Es ist somit für ab die Länge von 20 Centimetern
angemessen.
Aus dieser Länge berechnet sich die Länge:
bc = (ab . 272,1)/303,3 = 17,94 Centimet.
Die Länge cd ist bestimmt durch die Gleichung:
cd = (p . bc)/272,1 = (p . 17,94)/272,1,
und ist demnach abhängig von der Wahl des Laufgewichtes p.
Berücksichtigt man, daß mit der Verkürzung der Länge cd die Empfindlichkeit der Waage abnimmt, und andererseits die
Verlängerung von cd auch eine verhältnißmäßige
Verlängerung des ganzen Waagebalkens zur Folge hat, so wird man sich für einen
mittleren Werth zu entscheiden haben. Wählt man p =
272,1 Grm., so wird cd = 17,94 Centimet. seyn, und diese
Länge wird nach beiden angedeuteten Richtungen entsprechen.
Die einzuhaltenden Dimensionen sind somit:
a) die Entfernung des Aufhängepunktes des Korbes von der
Drehungsachse des Balkens rund 18 Centimeter;
b) die Entfernung der Drehungsachse vom Endpunkte der
Scale rund 38 Centim.;
c) das Laufgewicht 272,1 Grm.
Wenn der Waagebalken nach diesen Dimensionen hergestellt ist, werden die Grenzpunkte
der Scale am besten empirisch bestimmt, indem man den Anfangspunkt dort verzeichnet,
wo das Laufgewicht einem ihm gleichen Gewichte von 272,1 Grm. und den Endpunkt dort,
wo es dem Gewichte von 575,4 Grm. das Gleichgewicht hält. Die dazwischen liegenden
Scalentheile erhalten Längen welche den in der letzten Rubrik der Tabelle
verzeichneten Zahlen proportional sind, und werden mit den Ziffern bezeichnet welche
den ganzen Stärkeprocenten entsprechen. Zur Ablesung von Zehntelprocenten kann jeder
Scalentheil in zehn gleiche Unterabtheilungen abgetheilt werden.
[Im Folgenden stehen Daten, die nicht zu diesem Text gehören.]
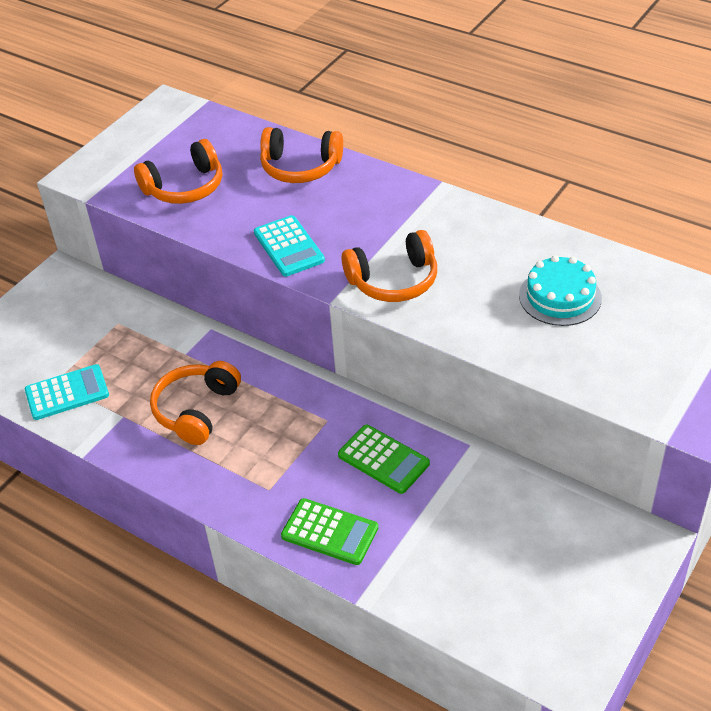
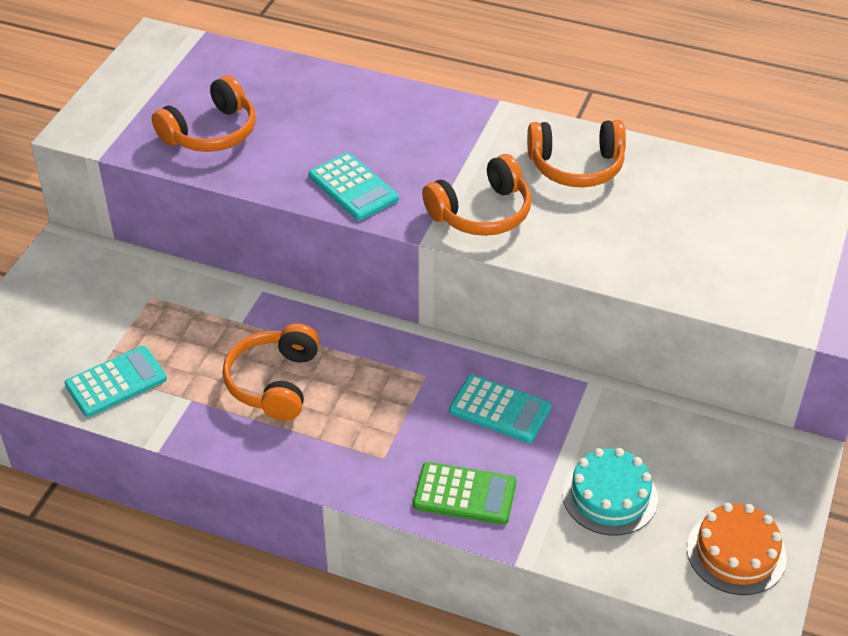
camera: 15 degrees left, 0 degrees up
orange headphones [260,127,343,183] -> orange headphones moved to [527,120,626,187]
green calculator [338,425,430,494] -> turquoise calculator [449,374,551,443]
turquoise cake [519,255,602,326] -> turquoise cake moved to [562,448,658,536]
none -> orange cake [687,503,787,595]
Das Laufgewicht ist mit einem Rahmen versehen, welcher mittelst einer scharfen Kante
auf dem längeren Waagearme aufruht und vorn einen Schlitz hat, durch welchen die
Theilstriche sichtbar werden, auf welche die scharfe Kante weist. Einer jeden Waage
wird ein Gewichtsstück von 5000 Grm. zum Abwägen der Kartoffeln beigegeben.
Die Bestimmung des Stärkegehaltes ist nun leicht verständlich:
Die zu prüfenden Kartoffeln werden abgewaschen und abgetrocknet; dann werden davon
5000 Grm. abgewogen. Der Korb der Schnellwaage wird in ein Gefäß mit Wasser
versenkt, und wenn die Zunge bei unbelastetem Waagebalken nicht in die Verticale
einspielen sollte, so wird dieß durch die Verschiebung der verstellbaren Hülse
bewirkt. Ist der Waagebalken einmal so hergerichtet, so wird es wohl erst nach
längerer Zeit nöthig seyn denselben wieder zu controlliren. Die abgewogenen
Kartoffeln werden nun in den Korb unter Wasser gebracht, das Laufgewicht so weit als
zur Ausgleichung der Waage nöthig vorgeschoben, und die Zahl, auf welche die Kante
des Laufgewichtes weist, als die gesuchten Stärkeprocente abgelesen.
Man kann so leicht in kurzer Zeit mehrere Proben, welche man vorher abgewogen hat,
prüfen, da an der Anordnung der Waage dabei nichts zu ändern ist.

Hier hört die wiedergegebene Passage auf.